— BEGIN Dataset —
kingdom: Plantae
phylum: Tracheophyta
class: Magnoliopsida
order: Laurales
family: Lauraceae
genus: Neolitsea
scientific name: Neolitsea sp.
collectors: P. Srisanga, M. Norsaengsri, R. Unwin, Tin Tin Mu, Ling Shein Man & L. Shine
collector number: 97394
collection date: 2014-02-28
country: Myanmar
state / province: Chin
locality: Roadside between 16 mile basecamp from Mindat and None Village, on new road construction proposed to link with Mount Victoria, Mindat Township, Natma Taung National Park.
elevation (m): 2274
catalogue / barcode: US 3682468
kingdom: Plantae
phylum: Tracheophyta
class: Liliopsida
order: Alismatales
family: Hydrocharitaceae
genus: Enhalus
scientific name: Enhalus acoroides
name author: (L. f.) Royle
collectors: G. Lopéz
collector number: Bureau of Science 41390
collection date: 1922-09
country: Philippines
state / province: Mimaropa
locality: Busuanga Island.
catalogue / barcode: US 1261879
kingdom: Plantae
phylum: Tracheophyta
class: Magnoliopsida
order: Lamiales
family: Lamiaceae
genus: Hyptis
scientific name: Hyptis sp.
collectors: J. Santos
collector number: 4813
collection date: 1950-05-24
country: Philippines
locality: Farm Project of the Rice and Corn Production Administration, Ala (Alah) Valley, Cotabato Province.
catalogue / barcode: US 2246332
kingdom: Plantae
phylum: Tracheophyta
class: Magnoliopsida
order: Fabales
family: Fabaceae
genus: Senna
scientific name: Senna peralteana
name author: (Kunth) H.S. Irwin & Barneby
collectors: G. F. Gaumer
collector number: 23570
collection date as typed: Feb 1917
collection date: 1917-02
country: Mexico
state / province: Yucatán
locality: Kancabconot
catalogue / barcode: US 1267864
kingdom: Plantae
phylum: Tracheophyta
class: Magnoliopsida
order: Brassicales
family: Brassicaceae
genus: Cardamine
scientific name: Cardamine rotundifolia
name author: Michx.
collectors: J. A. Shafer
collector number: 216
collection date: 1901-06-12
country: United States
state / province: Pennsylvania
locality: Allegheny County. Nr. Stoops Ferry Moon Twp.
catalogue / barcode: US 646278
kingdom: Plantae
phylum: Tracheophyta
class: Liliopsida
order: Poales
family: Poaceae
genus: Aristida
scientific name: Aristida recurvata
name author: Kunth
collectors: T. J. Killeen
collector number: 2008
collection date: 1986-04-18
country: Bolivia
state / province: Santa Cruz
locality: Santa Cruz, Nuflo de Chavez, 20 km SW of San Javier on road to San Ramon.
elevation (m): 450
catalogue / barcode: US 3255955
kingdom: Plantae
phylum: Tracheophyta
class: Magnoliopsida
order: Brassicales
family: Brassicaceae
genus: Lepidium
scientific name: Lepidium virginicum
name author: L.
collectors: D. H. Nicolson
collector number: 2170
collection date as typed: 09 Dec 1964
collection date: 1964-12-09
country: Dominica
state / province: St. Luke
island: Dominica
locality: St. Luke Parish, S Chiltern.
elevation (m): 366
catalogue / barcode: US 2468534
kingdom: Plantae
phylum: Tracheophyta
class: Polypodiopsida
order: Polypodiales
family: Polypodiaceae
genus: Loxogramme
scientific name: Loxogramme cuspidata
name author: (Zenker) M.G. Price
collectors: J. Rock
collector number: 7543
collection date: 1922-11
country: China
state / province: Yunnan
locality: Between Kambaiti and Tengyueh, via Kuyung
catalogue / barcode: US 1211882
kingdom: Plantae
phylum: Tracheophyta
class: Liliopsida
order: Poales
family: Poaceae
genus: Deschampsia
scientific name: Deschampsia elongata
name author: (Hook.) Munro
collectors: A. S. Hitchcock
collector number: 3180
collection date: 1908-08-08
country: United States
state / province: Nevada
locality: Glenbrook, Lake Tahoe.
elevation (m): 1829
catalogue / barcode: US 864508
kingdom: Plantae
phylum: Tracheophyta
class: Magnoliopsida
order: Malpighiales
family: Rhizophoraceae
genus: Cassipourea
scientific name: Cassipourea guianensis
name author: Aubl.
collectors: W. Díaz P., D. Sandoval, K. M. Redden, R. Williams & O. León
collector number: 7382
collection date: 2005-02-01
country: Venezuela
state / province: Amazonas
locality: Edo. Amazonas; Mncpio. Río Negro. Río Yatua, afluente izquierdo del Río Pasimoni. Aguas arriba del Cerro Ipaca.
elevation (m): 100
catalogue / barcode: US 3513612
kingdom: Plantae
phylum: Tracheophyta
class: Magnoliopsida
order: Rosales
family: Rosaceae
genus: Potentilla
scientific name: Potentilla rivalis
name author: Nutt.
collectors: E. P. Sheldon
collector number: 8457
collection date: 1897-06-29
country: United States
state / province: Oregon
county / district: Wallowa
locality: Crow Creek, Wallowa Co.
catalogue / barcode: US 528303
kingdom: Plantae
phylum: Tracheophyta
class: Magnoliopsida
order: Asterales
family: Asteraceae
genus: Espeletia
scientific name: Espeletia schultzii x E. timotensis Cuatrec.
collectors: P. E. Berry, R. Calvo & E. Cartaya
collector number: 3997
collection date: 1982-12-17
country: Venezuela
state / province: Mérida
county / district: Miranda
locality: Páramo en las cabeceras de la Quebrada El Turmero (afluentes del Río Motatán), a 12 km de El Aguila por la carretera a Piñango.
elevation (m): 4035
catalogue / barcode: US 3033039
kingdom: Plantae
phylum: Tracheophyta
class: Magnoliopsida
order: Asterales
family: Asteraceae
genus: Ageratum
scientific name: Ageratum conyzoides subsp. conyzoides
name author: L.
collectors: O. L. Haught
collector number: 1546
— END Dataset —
Reproduce every catalog line for all of the items above, character for character and in the same order.

## Correct result
kingdom: Plantae
phylum: Tracheophyta
class: Magnoliopsida
order: Laurales
family: Lauraceae
genus: Neolitsea
scientific name: Neolitsea sp.
collectors: P. Srisanga, M. Norsaengsri, R. Unwin, Tin Tin Mu, Ling Shein Man & L. Shine
collector number: 97394
collection date: 2014-02-28
country: Myanmar
state / province: Chin
locality: Roadside between 16 mile basecamp from Mindat and None Village, on new road construction proposed to link with Mount Victoria, Mindat Township, Natma Taung National Park.
elevation (m): 2274
catalogue / barcode: US 3682468
kingdom: Plantae
phylum: Tracheophyta
class: Liliopsida
order: Alismatales
family: Hydrocharitaceae
genus: Enhalus
scientific name: Enhalus acoroides
name author: (L. f.) Royle
collectors: G. Lopéz
collector number: Bureau of Science 41390
collection date: 1922-09
country: Philippines
state / province: Mimaropa
locality: Busuanga Island.
catalogue / barcode: US 1261879
kingdom: Plantae
phylum: Tracheophyta
class: Magnoliopsida
order: Lamiales
family: Lamiaceae
genus: Hyptis
scientific name: Hyptis sp.
collectors: J. Santos
collector number: 4813
collection date: 1950-05-24
country: Philippines
locality: Farm Project of the Rice and Corn Production Administration, Ala (Alah) Valley, Cotabato Province.
catalogue / barcode: US 2246332
kingdom: Plantae
phylum: Tracheophyta
class: Magnoliopsida
order: Fabales
family: Fabaceae
genus: Senna
scientific name: Senna peralteana
name author: (Kunth) H.S. Irwin & Barneby
collectors: G. F. Gaumer
collector number: 23570
collection date as typed: Feb 1917
collection date: 1917-02
country: Mexico
state / province: Yucatán
locality: Kancabconot
catalogue / barcode: US 1267864
kingdom: Plantae
phylum: Tracheophyta
class: Magnoliopsida
order: Brassicales
family: Brassicaceae
genus: Cardamine
scientific name: Cardamine rotundifolia
name author: Michx.
collectors: J. A. Shafer
collector number: 216
collection date: 1901-06-12
country: United States
state / province: Pennsylvania
locality: Allegheny County. Nr. Stoops Ferry Moon Twp.
catalogue / barcode: US 646278
kingdom: Plantae
phylum: Tracheophyta
class: Liliopsida
order: Poales
family: Poaceae
genus: Aristida
scientific name: Aristida recurvata
name author: Kunth
collectors: T. J. Killeen
collector number: 2008
collection date: 1986-04-18
country: Bolivia
state / province: Santa Cruz
locality: Santa Cruz, Nuflo de Chavez, 20 km SW of San Javier on road to San Ramon.
elevation (m): 450
catalogue / barcode: US 3255955
kingdom: Plantae
phylum: Tracheophyta
class: Magnoliopsida
order: Brassicales
family: Brassicaceae
genus: Lepidium
scientific name: Lepidium virginicum
name author: L.
collectors: D. H. Nicolson
collector number: 2170
collection date as typed: 09 Dec 1964
collection date: 1964-12-09
country: Dominica
state / province: St. Luke
island: Dominica
locality: St. Luke Parish, S Chiltern.
elevation (m): 366
catalogue / barcode: US 2468534
kingdom: Plantae
phylum: Tracheophyta
class: Polypodiopsida
order: Polypodiales
family: Polypodiaceae
genus: Loxogramme
scientific name: Loxogramme cuspidata
name author: (Zenker) M.G. Price
collectors: J. Rock
collector number: 7543
collection date: 1922-11
country: China
state / province: Yunnan
locality: Between Kambaiti and Tengyueh, via Kuyung
catalogue / barcode: US 1211882
kingdom: Plantae
phylum: Tracheophyta
class: Liliopsida
order: Poales
family: Poaceae
genus: Deschampsia
scientific name: Deschampsia elongata
name author: (Hook.) Munro
collectors: A. S. Hitchcock
collector number: 3180
collection date: 1908-08-08
country: United States
state / province: Nevada
locality: Glenbrook, Lake Tahoe.
elevation (m): 1829
catalogue / barcode: US 864508
kingdom: Plantae
phylum: Tracheophyta
class: Magnoliopsida
order: Malpighiales
family: Rhizophoraceae
genus: Cassipourea
scientific name: Cassipourea guianensis
name author: Aubl.
collectors: W. Díaz P., D. Sandoval, K. M. Redden, R. Williams & O. León
collector number: 7382
collection date: 2005-02-01
country: Venezuela
state / province: Amazonas
locality: Edo. Amazonas; Mncpio. Río Negro. Río Yatua, afluente izquierdo del Río Pasimoni. Aguas arriba del Cerro Ipaca.
elevation (m): 100
catalogue / barcode: US 3513612
kingdom: Plantae
phylum: Tracheophyta
class: Magnoliopsida
order: Rosales
family: Rosaceae
genus: Potentilla
scientific name: Potentilla rivalis
name author: Nutt.
collectors: E. P. Sheldon
collector number: 8457
collection date: 1897-06-29
country: United States
state / province: Oregon
county / district: Wallowa
locality: Crow Creek, Wallowa Co.
catalogue / barcode: US 528303
kingdom: Plantae
phylum: Tracheophyta
class: Magnoliopsida
order: Asterales
family: Asteraceae
genus: Espeletia
scientific name: Espeletia schultzii x E. timotensis Cuatrec.
collectors: P. E. Berry, R. Calvo & E. Cartaya
collector number: 3997
collection date: 1982-12-17
country: Venezuela
state / province: Mérida
county / district: Miranda
locality: Páramo en las cabeceras de la Quebrada El Turmero (afluentes del Río Motatán), a 12 km de El Aguila por la carretera a Piñango.
elevation (m): 4035
catalogue / barcode: US 3033039
kingdom: Plantae
phylum: Tracheophyta
class: Magnoliopsida
order: Asterales
family: Asteraceae
genus: Ageratum
scientific name: Ageratum conyzoides subsp. conyzoides
name author: L.
collectors: O. L. Haught
collector number: 1546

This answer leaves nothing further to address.